I'm riding, less training these days. That all begins May 1 provided the other things swirling around my personal ecosystem work their way towards resolution. And even with that, could affect my May 1 kickoff. But I swear to you that I still ache in a bad way when I am getting in my efforts now. True, deep bone and muscle ache...and not that sweet ache you get from cracking/tearing the muscles during the first few workouts, but the type that is like someone banging a garbage can with an Easton bat to get my attention...telling me that 'your shit's not right.' Couple of muscle sessions with the WB's guy should straighten me out.
The 29er parts are in! All shiney new 2008 XTR and Ritchey bits for the Ahrens. More mountain biking will make me a less surly man. The Signs indicate that less surly are needed and are soon to be had.
The frame arrived today! In all honestly, I am so focused on 'cross now, I do not know when I'll build this thing up! But knowing me, the impatience will grow and I'll pull the trigger next week. The Mavics should be here end of month as well. Maybe I'll strip down my other bike but the 2004 XTR on it is absolutely hazed. The good news is that putting the tape measure up to it shows that the dimensions are all consistent with my other favorite frames so I should be golden. The shaped Easton tubing on this is sick as well (note the top tube and downtube junctions near the head tube). Similar to my Easton Scandium Rock Lobster.

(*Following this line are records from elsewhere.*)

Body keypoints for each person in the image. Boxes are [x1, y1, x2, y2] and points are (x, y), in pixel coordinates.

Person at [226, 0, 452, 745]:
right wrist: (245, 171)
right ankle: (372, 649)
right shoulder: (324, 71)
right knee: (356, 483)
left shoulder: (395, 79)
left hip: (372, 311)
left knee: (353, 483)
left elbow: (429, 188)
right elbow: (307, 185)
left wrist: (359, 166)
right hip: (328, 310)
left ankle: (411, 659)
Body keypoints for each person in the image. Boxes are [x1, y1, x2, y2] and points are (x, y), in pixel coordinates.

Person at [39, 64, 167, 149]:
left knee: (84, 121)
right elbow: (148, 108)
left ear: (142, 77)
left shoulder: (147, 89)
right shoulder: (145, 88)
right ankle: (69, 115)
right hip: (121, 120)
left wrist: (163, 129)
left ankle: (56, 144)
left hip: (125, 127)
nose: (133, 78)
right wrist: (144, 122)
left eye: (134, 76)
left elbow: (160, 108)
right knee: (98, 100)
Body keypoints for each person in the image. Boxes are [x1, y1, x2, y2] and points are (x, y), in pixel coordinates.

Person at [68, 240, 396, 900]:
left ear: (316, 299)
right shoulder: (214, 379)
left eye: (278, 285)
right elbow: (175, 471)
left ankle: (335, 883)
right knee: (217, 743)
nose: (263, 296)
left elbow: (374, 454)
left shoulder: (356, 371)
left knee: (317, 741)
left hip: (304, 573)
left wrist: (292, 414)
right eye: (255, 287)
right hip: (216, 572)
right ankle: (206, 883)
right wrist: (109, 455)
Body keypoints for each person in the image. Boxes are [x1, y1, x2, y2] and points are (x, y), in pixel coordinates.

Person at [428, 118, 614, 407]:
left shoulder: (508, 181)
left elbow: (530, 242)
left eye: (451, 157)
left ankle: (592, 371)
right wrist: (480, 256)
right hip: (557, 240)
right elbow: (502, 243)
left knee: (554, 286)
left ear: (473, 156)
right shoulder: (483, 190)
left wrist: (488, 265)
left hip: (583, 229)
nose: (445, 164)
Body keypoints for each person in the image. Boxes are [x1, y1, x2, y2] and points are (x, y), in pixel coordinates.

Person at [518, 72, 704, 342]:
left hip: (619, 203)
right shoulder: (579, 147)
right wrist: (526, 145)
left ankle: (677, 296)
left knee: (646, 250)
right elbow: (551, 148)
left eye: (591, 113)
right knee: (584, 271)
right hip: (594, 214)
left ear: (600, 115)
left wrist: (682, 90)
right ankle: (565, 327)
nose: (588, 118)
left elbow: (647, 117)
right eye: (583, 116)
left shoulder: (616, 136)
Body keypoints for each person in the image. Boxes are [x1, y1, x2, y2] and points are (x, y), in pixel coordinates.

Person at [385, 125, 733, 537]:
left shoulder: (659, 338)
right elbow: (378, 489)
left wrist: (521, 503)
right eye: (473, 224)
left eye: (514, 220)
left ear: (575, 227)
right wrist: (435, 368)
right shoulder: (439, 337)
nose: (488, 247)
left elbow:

The beauty of Mike's work is in the CNC. He's got ProE dialed and is integrated with some great CNC manufacturers in the area. He can get from design to prototype to production in fewer cycles. Very cool. Anywhoo, some bike porn:
I love Mavic. In fact, with the exception of my FSA's, Mavic is all I use across every one of my my bikes, MTB, road and 'cross. I made a call to our good friend at Mavic and explained the 29'er project being worked on and he graciously said a pair of the allusive CrossMax 29'ers could be sourced to help out. Stoked! I run the 26" version of these for rim brakes on my 1 x 1 and love their performance. Stoke dto have a bigger version.
I believe these are Tubeless which is a concern of mine as I've never run native tubeless or Stans. Moving aside the tubeless versus tubed debate, can anyone recommend a set of Tubeless 29'er tires worth their salt? I run the Hutchinson Python tread (tubed version) on my MTB and think it's about a C+ or maybe B in terms of quality but woudl love something better. Suggestions? I need to check and see if these wheels can run tubed tires as an option. Not clear on this....
Photo by Guitar Ted.
The 29'er project is moving along. Miguel, as all great engineers and designers are, is obsessing over the fine points. Very PRO. I think I will be going with the Reba Air for this. I have both Fox and Rock Shox on my other bikes and do not have an issue with either company (making reference to the religious debate over Fox having shite bushings and Rock Shox being like a noodle). The Fox 29'er is still too tough to get as it is in an OEM deal only with Trek through 08 some time. Bunk.
I'm really looking forward to getting this dialed. Got to sell some stuff (any one want a L Moots YBB frame?? Let me know before I throw up on eBay.) Love that bike but its time for me to get on big wheels.